Possivelmente, todos os que estão lendo este texto já compraram algo pela internet. Já trocaram cumprimentos ou ofensas pela internet. Já ganharam amigos ou desfizeram amizades pela internet. Ouviram confidências e compartilharam inconfidências, receberam notícias ou avivaram lembranças — tudo nesta outra dimensão, a do ciberespaço.
Aqui também expuseram a intimidade e o almoço de domingo, comunicaram a mudança de endereço e de estado civil, celebraram nascimentos e lamentaram perdas. O ciberespaço tornou-se o habitat do nosso eu virtual. Para muitos, já é mais casa que a própria casa, tão vida quanto a própria vida.
E o que fazer quando se perde um amigo virtual? Quando alguém que nunca existiu senão como postagem, comentário ou fotografia, sai do ar? Não por ter se cansado das tretas, mas porque a conexão caiu para sempre, a conta foi desativada pelo Grande Zucka que tudo sabe e tudo vê, lá do alto da Nuvem — e agora tem por navegador não o Chrome ou o Firefox, mas Caronte?

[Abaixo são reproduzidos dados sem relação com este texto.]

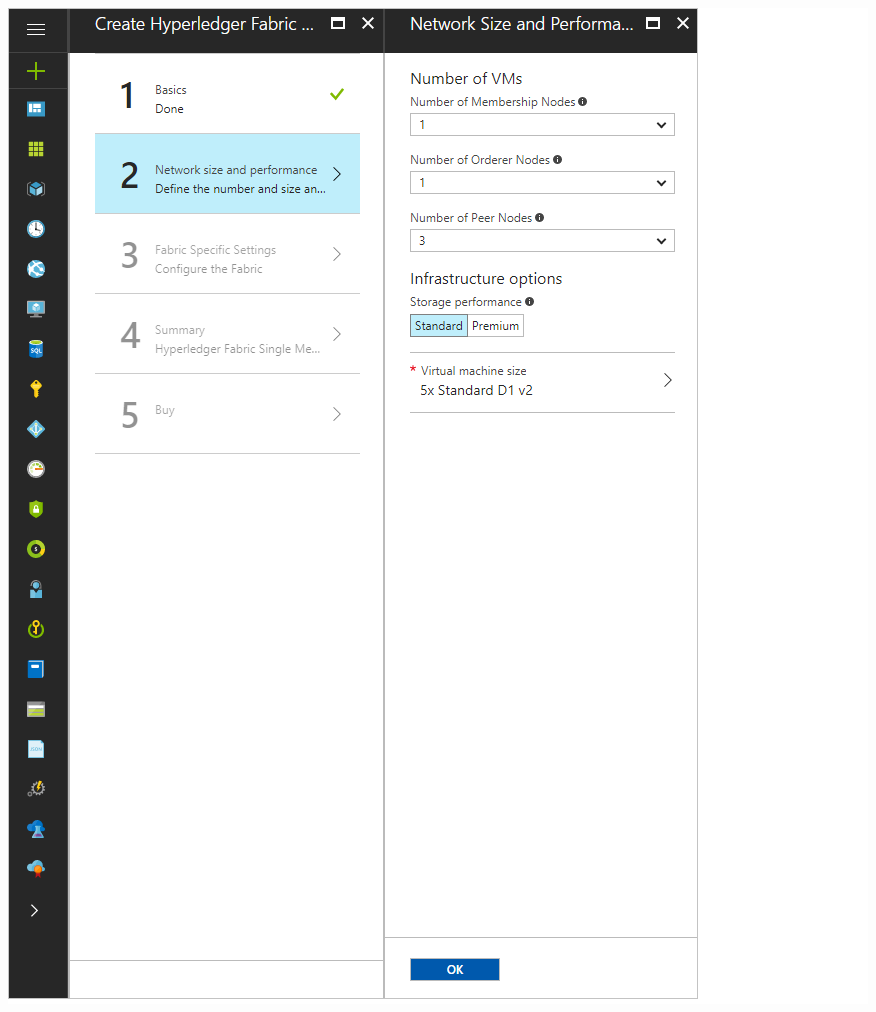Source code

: ![Network size and performance](./media/hyperledger-fabric-single-member-blockchain/network-size-performance.png)
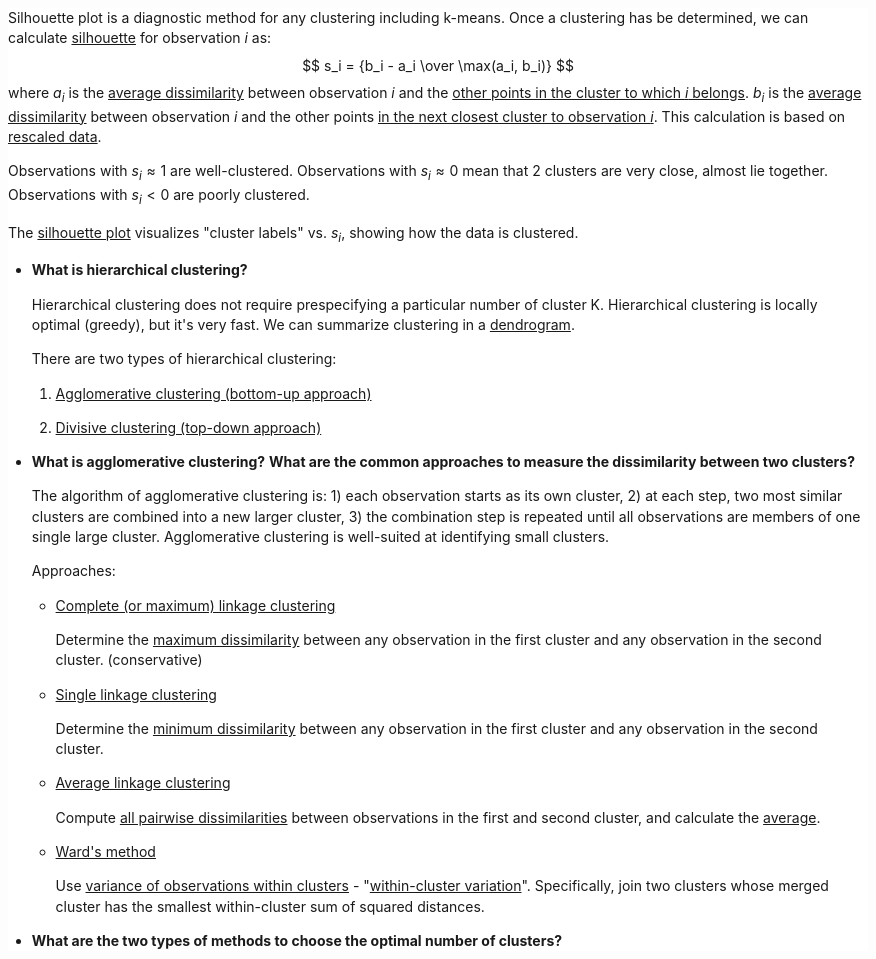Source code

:   Silhouette plot is a diagnostic method for any clustering including k-means. Once a clustering has be determined, we can calculate <u>silhouette</u> for observation $i$ as:
  $$
  s_i = {b_i - a_i \over \max(a_i, b_i)}
  $$
  where $a_i$ is the <u>average dissimilarity</u> between observation $i$ and the <u>other points in the cluster to which $i$ belongs</u>. $b_i$ is the <u>average dissimilarity</u> between observation $i$ and the other points <u>in the next closest cluster to observation $i$</u>. This calculation is based on <u>rescaled data</u>.

  Observations with $s_i \approx 1$ are well-clustered. Observations with $s_i \approx 0$  mean that 2 clusters are very close, almost lie together. Observations with $s_i < 0$ are poorly clustered.

  The <u>silhouette plot</u> visualizes "cluster labels" vs. $s_i$, showing how the data is clustered.

* **What is hierarchical clustering?**

  Hierarchical clustering does not require prespecifying a particular number of cluster K. Hierarchical clustering is locally optimal (greedy), but it's very fast. We can summarize clustering in a <u>dendrogram</u>.

  There are two types of hierarchical clustering: 

  1. <u>Agglomerative clustering (bottom-up approach)</u> 

  2. <u>Divisive clustering (top-down approach)</u>

* **What is agglomerative clustering?** **What are the common approaches to measure the dissimilarity between two clusters?**

  The algorithm of agglomerative clustering is: 1) each observation starts as its own cluster, 2) at each step, two most similar clusters are combined into a new larger cluster, 3) the combination step is repeated until all observations are members of one single large cluster. Agglomerative clustering is well-suited at identifying small clusters.

  Approaches:

  * <u>Complete (or maximum) linkage clustering</u>

    Determine the <u>maximum dissimilarity</u> between any observation in the first cluster and any observation in the second cluster. (conservative)

  * <u>Single linkage clustering</u>

    Determine the <u>minimum dissimilarity</u> between any observation in the first cluster and any observation in the second cluster.

  * <u>Average linkage clustering</u>

    Compute <u>all pairwise dissimilarities</u> between observations in the first and second cluster, and calculate the <u>average</u>.

  * <u>Ward's method</u>

    Use <u>variance of observations within clusters</u> - "<u>within-cluster variation</u>". Specifically, join two clusters whose merged cluster has the smallest within-cluster sum of squared distances.

* **What are the two types of methods to choose the optimal number of clusters?**
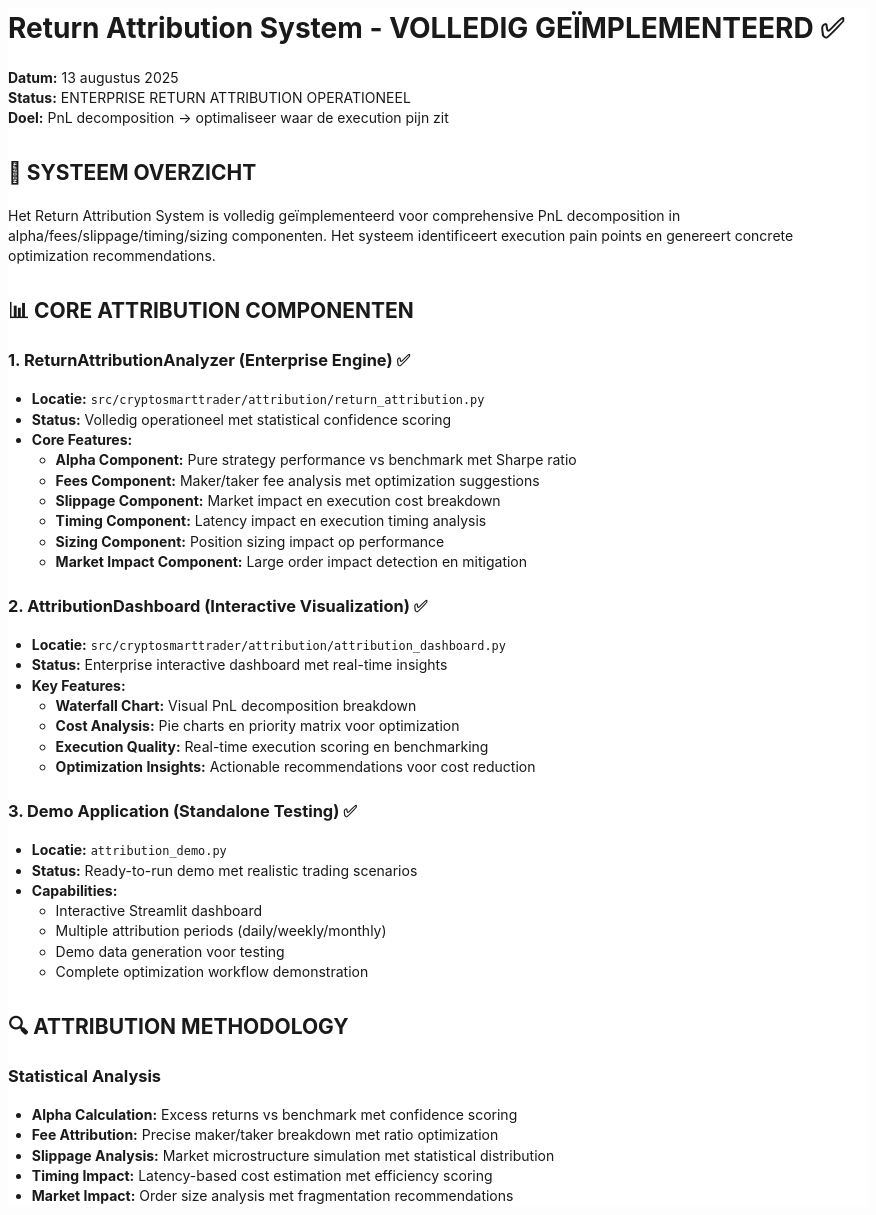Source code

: # Return Attribution System - VOLLEDIG GEÏMPLEMENTEERD ✅

**Datum:** 13 augustus 2025  
**Status:** ENTERPRISE RETURN ATTRIBUTION OPERATIONEEL  
**Doel:** PnL decomposition → optimaliseer waar de execution pijn zit  

## 🎯 SYSTEEM OVERZICHT

Het Return Attribution System is volledig geïmplementeerd voor comprehensive PnL decomposition in alpha/fees/slippage/timing/sizing componenten. Het systeem identificeert execution pain points en genereert concrete optimization recommendations.

## 📊 CORE ATTRIBUTION COMPONENTEN

### 1. ReturnAttributionAnalyzer (Enterprise Engine) ✅
- **Locatie:** `src/cryptosmarttrader/attribution/return_attribution.py`
- **Status:** Volledig operationeel met statistical confidence scoring
- **Core Features:**
  - **Alpha Component:** Pure strategy performance vs benchmark met Sharpe ratio
  - **Fees Component:** Maker/taker fee analysis met optimization suggestions  
  - **Slippage Component:** Market impact en execution cost breakdown
  - **Timing Component:** Latency impact en execution timing analysis
  - **Sizing Component:** Position sizing impact op performance
  - **Market Impact Component:** Large order impact detection en mitigation

### 2. AttributionDashboard (Interactive Visualization) ✅
- **Locatie:** `src/cryptosmarttrader/attribution/attribution_dashboard.py`
- **Status:** Enterprise interactive dashboard met real-time insights
- **Key Features:**
  - **Waterfall Chart:** Visual PnL decomposition breakdown
  - **Cost Analysis:** Pie charts en priority matrix voor optimization
  - **Execution Quality:** Real-time execution scoring en benchmarking
  - **Optimization Insights:** Actionable recommendations voor cost reduction

### 3. Demo Application (Standalone Testing) ✅
- **Locatie:** `attribution_demo.py` 
- **Status:** Ready-to-run demo met realistic trading scenarios
- **Capabilities:**
  - Interactive Streamlit dashboard
  - Multiple attribution periods (daily/weekly/monthly)
  - Demo data generation voor testing
  - Complete optimization workflow demonstration

## 🔍 ATTRIBUTION METHODOLOGY

### Statistical Analysis
- **Alpha Calculation:** Excess returns vs benchmark met confidence scoring
- **Fee Attribution:** Precise maker/taker breakdown met ratio optimization
- **Slippage Analysis:** Market microstructure simulation met statistical distribution
- **Timing Impact:** Latency-based cost estimation met efficiency scoring
- **Market Impact:** Order size analysis met fragmentation recommendations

Não há, que eu saiba, protocolos a respeito. Desfaz-se a amizade? Mantém-se o amigo apenas na memória e visita-se seu perfil de tempos em tempos, como quem deixa flores sobre uma lápide?
Aquela conta ativa, confesso, me assombra. Como me assombrava encontrar, na memória do celular, o número de telefone do meu pai.
Não enterrei meu pai no dia em que ajudei a depositá-lo num túmulo — mas quando, anos depois, apaguei seu número na lista de contatos.
Desfazer a amizade virtual não é romper, postumamente, uma relação, mas quebrar um linque. Fechar um ciclo. Assumir que não haverá mais mensagens inbox, nem curtidas ou coraçõezinhos. Que não é preciso comentar o que o outro não lerá.
Mas dói clicar no iconezinho e abrir espaço para um novo amigo (no mundo virtual, nem sempre cabe mais um). Tanto quanto dói saber que, daquela lista de quase 5 mil, uns tantos estão definitivamente fora de área, em outro domínio, off-line forever.
Vocês ainda não eram nascidos, mas houve um tempo em que, periodicamente, se atualizava um livrinho chamado “Agenda Telefônica”. Era um acerto de contas, uma forma de passar a vida a limpo. Excluíam-se os ex-amores, os nomes que já não nos ligavam a pessoa alguma, os números anotados no calor da hora e que — observados friamente um ano depois — já não contavam.
Hoje há cada vez menos ex-amores a deletar, e mais amigos mortos — reais ou virtuais. Aqueles que só conhecemos por palavras, aqueles cujos abraços (como disse o Corvo), “nunca mais”.
Desfazer a amizade? Não sei. Talvez seja uma forma de processar o luto. Depositar uma moeda sob a língua, colocar pedras sobre os olhos. O jeito de, no ciberespaço, dizer “vá em paz”.